++++ Material provided ++++
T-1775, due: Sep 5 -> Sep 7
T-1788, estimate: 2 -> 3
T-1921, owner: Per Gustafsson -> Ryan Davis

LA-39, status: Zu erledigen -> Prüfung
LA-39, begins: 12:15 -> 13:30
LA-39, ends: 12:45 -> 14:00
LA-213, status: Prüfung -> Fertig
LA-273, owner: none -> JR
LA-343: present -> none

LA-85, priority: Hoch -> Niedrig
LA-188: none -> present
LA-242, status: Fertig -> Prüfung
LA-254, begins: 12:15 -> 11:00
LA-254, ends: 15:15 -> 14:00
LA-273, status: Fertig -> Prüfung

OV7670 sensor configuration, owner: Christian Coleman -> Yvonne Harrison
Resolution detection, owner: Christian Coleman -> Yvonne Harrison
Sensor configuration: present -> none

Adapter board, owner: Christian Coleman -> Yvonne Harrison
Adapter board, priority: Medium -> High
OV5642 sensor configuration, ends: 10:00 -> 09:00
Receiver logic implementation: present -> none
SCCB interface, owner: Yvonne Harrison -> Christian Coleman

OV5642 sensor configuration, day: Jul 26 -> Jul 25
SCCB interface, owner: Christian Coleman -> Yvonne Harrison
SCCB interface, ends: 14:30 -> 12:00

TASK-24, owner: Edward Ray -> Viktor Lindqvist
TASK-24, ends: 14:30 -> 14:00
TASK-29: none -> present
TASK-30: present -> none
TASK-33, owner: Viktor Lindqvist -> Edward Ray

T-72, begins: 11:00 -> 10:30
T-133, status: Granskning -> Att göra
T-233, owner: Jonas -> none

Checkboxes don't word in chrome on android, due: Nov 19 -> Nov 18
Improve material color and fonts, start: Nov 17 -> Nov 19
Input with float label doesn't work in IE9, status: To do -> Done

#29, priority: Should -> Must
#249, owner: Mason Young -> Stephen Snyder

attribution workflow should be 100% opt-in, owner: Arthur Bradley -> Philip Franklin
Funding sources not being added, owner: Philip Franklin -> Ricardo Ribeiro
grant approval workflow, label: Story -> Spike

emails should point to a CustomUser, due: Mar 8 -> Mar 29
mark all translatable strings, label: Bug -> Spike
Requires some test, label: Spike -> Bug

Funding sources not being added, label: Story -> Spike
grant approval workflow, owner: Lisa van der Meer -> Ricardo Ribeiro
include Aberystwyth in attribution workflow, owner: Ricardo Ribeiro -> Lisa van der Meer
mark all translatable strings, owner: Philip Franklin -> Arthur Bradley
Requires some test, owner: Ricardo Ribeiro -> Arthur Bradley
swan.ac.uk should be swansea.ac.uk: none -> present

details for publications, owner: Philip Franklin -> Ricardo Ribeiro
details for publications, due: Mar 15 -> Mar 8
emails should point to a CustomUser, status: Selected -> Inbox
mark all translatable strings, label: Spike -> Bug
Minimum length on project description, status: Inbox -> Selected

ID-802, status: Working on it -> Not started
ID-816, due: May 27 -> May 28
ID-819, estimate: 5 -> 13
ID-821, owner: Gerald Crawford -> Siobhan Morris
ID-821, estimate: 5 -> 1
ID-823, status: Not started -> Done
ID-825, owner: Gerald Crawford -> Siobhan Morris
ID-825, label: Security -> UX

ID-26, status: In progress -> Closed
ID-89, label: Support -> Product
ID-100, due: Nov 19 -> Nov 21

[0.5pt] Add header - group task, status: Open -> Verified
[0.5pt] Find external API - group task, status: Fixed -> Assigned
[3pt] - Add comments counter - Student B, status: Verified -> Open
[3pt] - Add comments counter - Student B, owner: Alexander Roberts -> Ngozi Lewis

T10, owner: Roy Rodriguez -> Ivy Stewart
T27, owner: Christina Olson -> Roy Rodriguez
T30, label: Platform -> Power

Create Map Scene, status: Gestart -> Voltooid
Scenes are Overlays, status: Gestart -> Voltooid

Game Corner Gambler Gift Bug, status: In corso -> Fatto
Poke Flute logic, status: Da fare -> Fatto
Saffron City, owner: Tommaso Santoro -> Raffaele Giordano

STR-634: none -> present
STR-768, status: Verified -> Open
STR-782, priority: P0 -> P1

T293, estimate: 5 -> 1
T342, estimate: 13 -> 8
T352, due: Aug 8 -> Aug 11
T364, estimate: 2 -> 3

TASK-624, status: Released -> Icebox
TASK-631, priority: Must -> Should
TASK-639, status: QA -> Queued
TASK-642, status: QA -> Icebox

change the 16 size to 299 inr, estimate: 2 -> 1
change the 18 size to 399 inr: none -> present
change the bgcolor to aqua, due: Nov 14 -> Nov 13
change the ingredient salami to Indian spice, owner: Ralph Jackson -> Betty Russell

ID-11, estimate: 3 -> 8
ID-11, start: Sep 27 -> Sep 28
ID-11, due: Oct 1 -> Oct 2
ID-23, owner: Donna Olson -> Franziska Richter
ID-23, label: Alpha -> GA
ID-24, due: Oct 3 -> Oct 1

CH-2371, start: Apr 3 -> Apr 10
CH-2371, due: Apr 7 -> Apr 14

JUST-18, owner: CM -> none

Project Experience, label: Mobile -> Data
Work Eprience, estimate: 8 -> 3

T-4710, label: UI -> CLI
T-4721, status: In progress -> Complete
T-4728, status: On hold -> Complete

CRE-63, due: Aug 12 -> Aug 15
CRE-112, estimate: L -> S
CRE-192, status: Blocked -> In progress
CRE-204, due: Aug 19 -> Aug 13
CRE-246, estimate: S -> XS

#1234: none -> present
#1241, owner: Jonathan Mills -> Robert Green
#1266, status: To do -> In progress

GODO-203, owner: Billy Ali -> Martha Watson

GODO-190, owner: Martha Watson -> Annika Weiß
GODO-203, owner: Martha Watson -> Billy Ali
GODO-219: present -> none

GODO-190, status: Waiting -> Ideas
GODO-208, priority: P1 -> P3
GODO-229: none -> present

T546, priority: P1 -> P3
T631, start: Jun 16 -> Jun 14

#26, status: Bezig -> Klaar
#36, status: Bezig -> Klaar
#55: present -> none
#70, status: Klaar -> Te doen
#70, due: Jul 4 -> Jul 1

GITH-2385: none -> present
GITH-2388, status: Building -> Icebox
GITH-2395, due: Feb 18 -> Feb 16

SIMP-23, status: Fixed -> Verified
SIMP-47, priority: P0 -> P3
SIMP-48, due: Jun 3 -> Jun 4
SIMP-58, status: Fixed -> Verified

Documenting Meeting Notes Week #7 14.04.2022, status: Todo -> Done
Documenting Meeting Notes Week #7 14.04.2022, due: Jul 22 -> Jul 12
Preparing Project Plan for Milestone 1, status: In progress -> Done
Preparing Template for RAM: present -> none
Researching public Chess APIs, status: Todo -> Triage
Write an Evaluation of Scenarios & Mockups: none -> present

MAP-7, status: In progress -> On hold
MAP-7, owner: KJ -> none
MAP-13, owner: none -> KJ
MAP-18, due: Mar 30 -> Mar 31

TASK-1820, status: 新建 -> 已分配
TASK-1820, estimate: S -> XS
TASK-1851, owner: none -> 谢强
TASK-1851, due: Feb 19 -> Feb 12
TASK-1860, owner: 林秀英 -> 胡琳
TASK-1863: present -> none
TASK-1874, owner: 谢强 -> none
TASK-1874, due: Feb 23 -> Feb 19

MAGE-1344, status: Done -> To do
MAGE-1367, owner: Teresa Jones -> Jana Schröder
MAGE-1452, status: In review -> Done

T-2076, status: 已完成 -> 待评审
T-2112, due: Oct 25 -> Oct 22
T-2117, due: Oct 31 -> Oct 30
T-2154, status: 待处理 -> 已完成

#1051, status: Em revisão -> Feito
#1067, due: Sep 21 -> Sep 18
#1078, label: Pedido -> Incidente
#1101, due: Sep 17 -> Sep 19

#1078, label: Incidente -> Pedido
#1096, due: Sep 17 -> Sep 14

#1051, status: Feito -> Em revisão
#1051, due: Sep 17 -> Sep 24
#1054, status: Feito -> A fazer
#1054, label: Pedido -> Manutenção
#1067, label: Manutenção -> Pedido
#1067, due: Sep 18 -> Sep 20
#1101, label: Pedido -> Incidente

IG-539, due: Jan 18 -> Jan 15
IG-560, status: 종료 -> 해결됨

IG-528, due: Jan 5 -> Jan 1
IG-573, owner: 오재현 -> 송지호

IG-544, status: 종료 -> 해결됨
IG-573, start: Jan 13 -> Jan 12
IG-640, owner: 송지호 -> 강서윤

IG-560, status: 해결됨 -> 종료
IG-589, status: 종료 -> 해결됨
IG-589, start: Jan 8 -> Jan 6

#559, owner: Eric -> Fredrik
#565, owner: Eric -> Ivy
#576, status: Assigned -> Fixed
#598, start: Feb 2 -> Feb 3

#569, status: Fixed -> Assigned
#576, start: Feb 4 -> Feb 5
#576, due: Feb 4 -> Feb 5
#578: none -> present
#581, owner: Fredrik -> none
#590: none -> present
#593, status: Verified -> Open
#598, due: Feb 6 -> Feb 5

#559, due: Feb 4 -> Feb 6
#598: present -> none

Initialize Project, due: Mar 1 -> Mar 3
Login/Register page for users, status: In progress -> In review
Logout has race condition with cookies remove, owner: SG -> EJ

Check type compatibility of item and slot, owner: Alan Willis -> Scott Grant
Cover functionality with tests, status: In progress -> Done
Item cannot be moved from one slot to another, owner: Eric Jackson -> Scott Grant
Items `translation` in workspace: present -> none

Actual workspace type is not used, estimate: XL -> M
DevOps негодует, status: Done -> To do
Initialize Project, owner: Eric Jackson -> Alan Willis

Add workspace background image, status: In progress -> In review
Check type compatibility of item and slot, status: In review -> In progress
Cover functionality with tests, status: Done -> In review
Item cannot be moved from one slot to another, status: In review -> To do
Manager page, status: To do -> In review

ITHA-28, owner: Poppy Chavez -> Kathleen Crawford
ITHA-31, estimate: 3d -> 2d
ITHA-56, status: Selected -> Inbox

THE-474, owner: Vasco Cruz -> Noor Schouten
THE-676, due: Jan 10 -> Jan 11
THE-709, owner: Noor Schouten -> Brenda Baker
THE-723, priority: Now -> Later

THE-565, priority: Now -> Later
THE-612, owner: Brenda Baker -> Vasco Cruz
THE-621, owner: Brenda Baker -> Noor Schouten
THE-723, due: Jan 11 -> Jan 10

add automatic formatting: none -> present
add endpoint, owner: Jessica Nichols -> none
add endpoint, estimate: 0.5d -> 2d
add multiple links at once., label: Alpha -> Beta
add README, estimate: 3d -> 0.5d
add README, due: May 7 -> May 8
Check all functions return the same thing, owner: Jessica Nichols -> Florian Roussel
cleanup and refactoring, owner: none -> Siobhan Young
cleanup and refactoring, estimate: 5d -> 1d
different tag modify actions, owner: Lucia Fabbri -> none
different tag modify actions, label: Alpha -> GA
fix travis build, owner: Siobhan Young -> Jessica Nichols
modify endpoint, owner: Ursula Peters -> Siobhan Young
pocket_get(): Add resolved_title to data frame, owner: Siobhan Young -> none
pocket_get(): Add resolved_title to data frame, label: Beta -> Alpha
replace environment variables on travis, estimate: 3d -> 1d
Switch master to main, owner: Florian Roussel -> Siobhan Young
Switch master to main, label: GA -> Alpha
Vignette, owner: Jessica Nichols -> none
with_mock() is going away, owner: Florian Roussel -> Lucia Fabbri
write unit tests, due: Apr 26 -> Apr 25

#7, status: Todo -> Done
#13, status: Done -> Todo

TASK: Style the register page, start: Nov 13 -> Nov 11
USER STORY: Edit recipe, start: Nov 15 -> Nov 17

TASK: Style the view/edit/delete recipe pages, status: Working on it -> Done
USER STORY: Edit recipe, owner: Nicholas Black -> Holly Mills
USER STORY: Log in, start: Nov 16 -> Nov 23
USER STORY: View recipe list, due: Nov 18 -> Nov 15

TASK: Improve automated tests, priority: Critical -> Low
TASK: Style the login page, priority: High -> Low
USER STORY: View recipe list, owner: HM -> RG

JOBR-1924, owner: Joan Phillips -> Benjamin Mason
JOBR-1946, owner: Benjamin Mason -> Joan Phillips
++++
Work required
Every line above from the line with "Checkboxes don't word" to the line with "attribution workflow should", both included, must be reproduced exactly, and no other line may appear.

Written solution
Checkboxes don't word in chrome on android, due: Nov 19 -> Nov 18
Improve material color and fonts, start: Nov 17 -> Nov 19
Input with float label doesn't work in IE9, status: To do -> Done

#29, priority: Should -> Must
#249, owner: Mason Young -> Stephen Snyder

attribution workflow should be 100% opt-in, owner: Arthur Bradley -> Philip Franklin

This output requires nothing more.